Reflections on 2022 - Feature Engineering

FourMoBro · December 30, 2022, 1:07am

As 2022 draws to a close, my company gives us an extended holiday to relax. With the weather not being that great for anything, I am using this time to enhance some technical skills and revisit the fastai courses both parts 1 and 2. I’d like to propose a challenge or collaboration or some sort of knowledge sharing to the fastai community. But first let me give you a bit of background.

2022 for me began with the urge to find a new job. I had a comfortable job, but it was not challenging nor was it rewarding in anything other than above average compensation.I had a personal choice to either “retire in place” for the next 5-15 years and rest on my laurels or find a new job that engaged me. I was able to find a new job within my company in June, but had the chance at a Data Scientist job back in April. As part of that pre-screening process, they gave a “kaggle competition” of sorts but you only got one submission. It was a tabular dataset of used cars. Initially, I thought I had this in the bag. I have been somewhat, well, maybe that was way too generous, familiar with fastai and what it can do. How easy it was to create a model and get results, etc. However, I was quickly humbled.

I had been so out of practice with python and pandas. I struggled with the basics. I referenced fastbook as best I could, but I could not get results I was expecting. Maybe if Lesson 6 of Part 1 was recorded/released earlier, I could have made a better showing, but I really only have myself to blame. I could talk a good game, but could I walk the walk? The answer was “no”.

I did no feature engineering on that dataset outside of the obvious. Chose a RF method and just went at it. I submitted something, but I was not proud of my work. When I was informed I would not continue on with the hiring process I was somewhat relieved. I didn’t have what it took. I thanked the manager but asked what could have been done better and if he would be willing to score another submission at a later date. I heard nothing for a few months.

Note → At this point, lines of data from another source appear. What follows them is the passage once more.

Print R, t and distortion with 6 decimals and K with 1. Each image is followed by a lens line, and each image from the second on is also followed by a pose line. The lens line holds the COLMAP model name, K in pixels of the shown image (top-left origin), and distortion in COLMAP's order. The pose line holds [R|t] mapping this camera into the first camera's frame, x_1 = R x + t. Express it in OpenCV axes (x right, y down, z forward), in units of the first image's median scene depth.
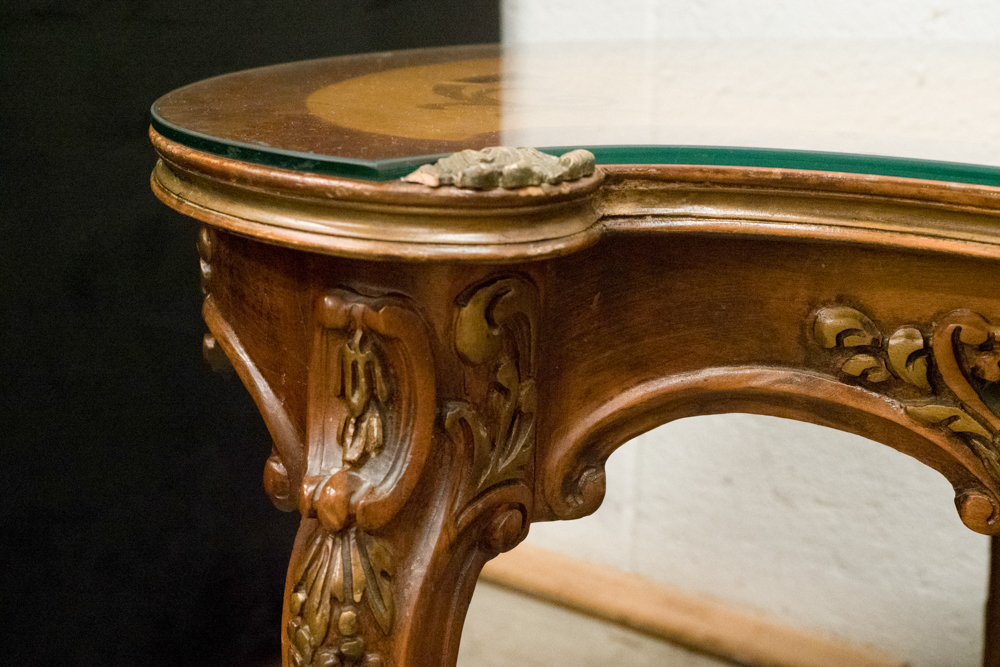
lens RADIAL K [[1537.4, 0, 500.0], [0, 1537.4, 333.5], [0, 0, 1]] dist [0.050189, 0.062752]
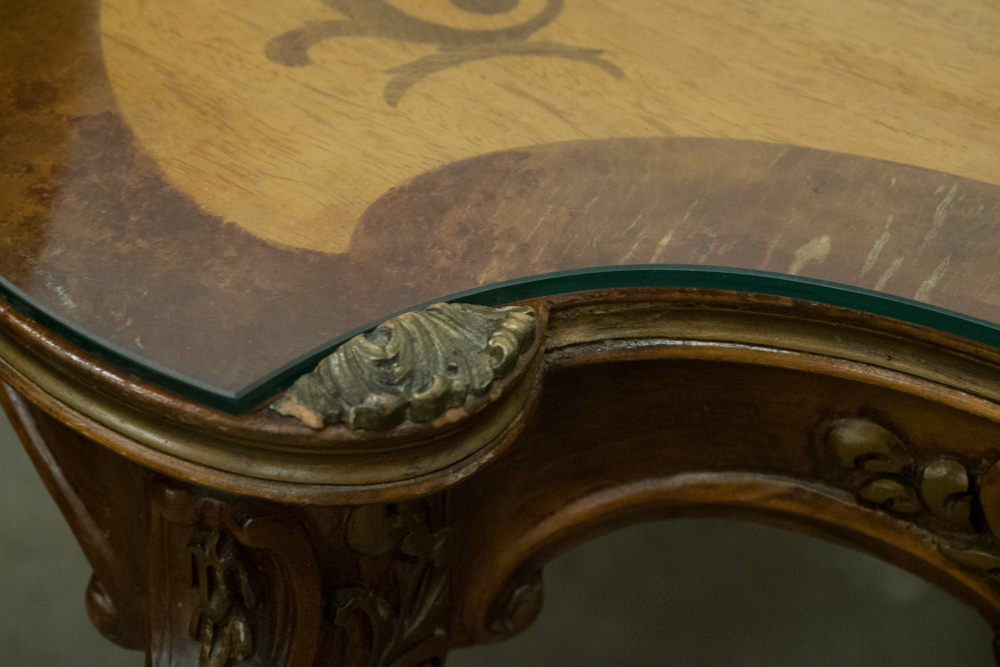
lens RADIAL K [[2295.3, 0, 500.0], [0, 2295.3, 333.5], [0, 0, 1]] dist [0.046069, -0.036731]
pose [[0.997930, -0.024569, 0.059425, -0.017666], [-0.000260, 0.922584, 0.385796, -0.491870], [-0.064304, -0.385013, 0.920668, 0.013082]]
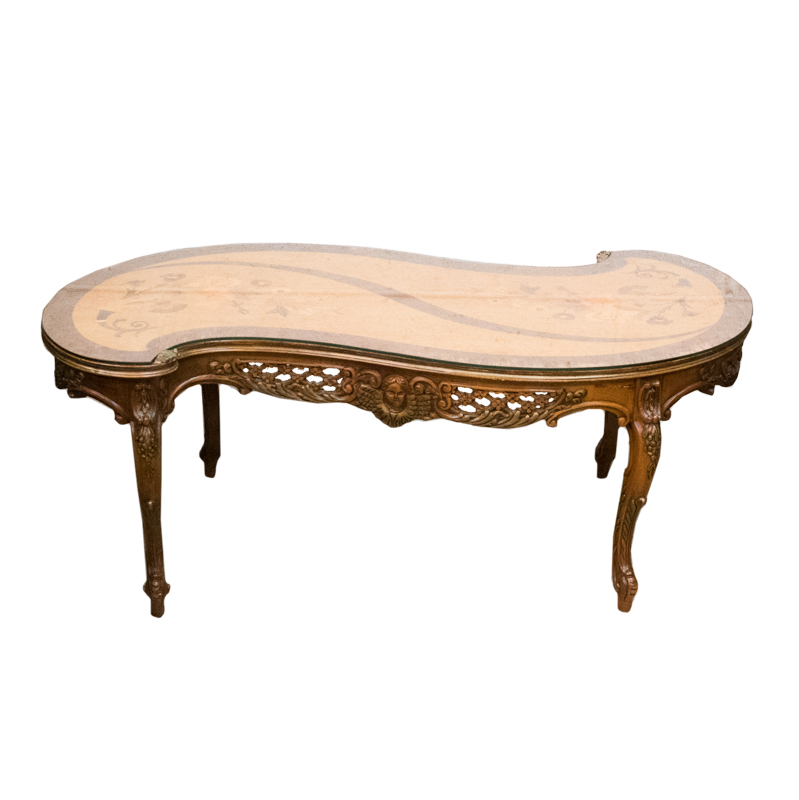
lens RADIAL K [[1335.3, 0, 399.5], [0, 1335.3, 400.0], [0, 0, 1]] dist [0.222999, -0.051770]
pose [[0.791185, -0.254898, 0.555926, -1.962153], [0.161093, 0.963762, 0.212630, -0.803829], [-0.589980, -0.078674, 0.803576, -3.256875]]
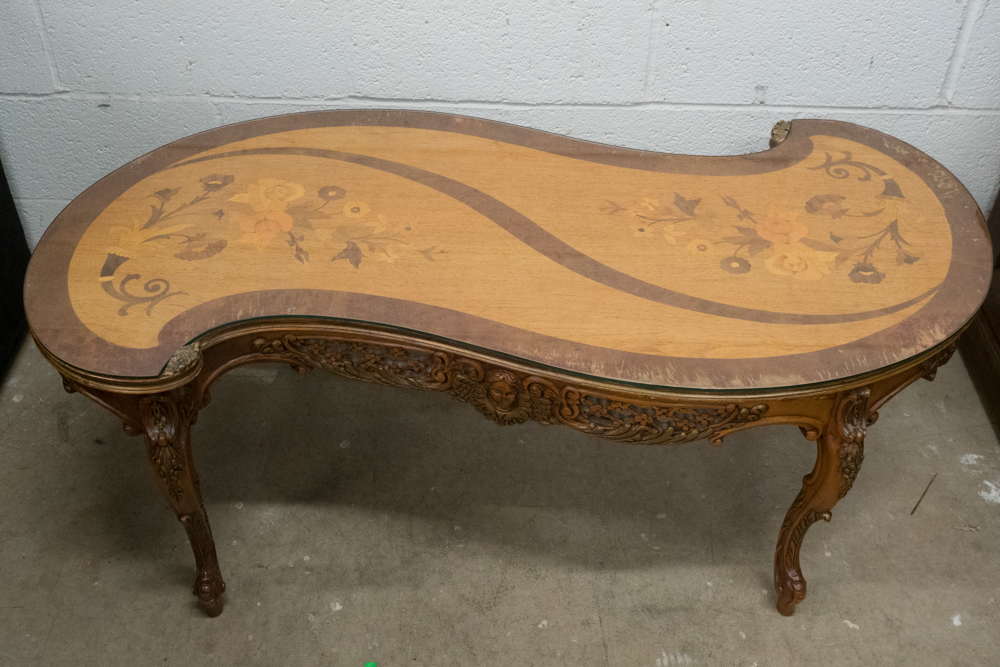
lens RADIAL K [[1076.2, 0, 500.0], [0, 1076.2, 333.5], [0, 0, 1]] dist [0.072472, 0.011636]
pose [[0.809782, -0.386269, 0.441645, -0.516872], [0.163434, 0.871428, 0.462497, -1.253941], [-0.563510, -0.302342, 0.768795, -1.541225]]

It was only after I got my new position, in a “sister department” to what I applied for earlier that I got a response. In short, my model(s) scored poorly. It was both a Classification and a Regression test. Now it could have been something I did in the final submission as I had a lot of copy/paste. Or it could have been a crappy model. At any rate, the manager said that almost all of the people spent too much time on the model and not enough time doing basic feature engineering.

Well, that’s what I want to do. I want to revisit that dataset and take much more time over the next few weeks and see what I can do. I want to use this as a way to sharpen my pandas skills, my fastai skills, but I also wanted to solicit suggestions as how the community would handle this test and what types of feature engineering can or should be done. I have created a github repo that I can share for those who are interested in providing feedback. It contains the 2 csv files and a notebook that I started in the past day with a “plan of attack” on the feature engineering front. It is still in the initial stages and has some data copied from the “titanic” notebooks. They can be access here: GitHub - FourMoBro/usedcars: DS test from 04-22. After I re-watch lessons 5-8 from Part 1, I will add the code cells to create a simple initial model using all of the features and start to simplify from there. If you need more questions on the data or what needs to happen, let me know in the comments.

I hope 2022 was great for you and wish you all the best in 2023.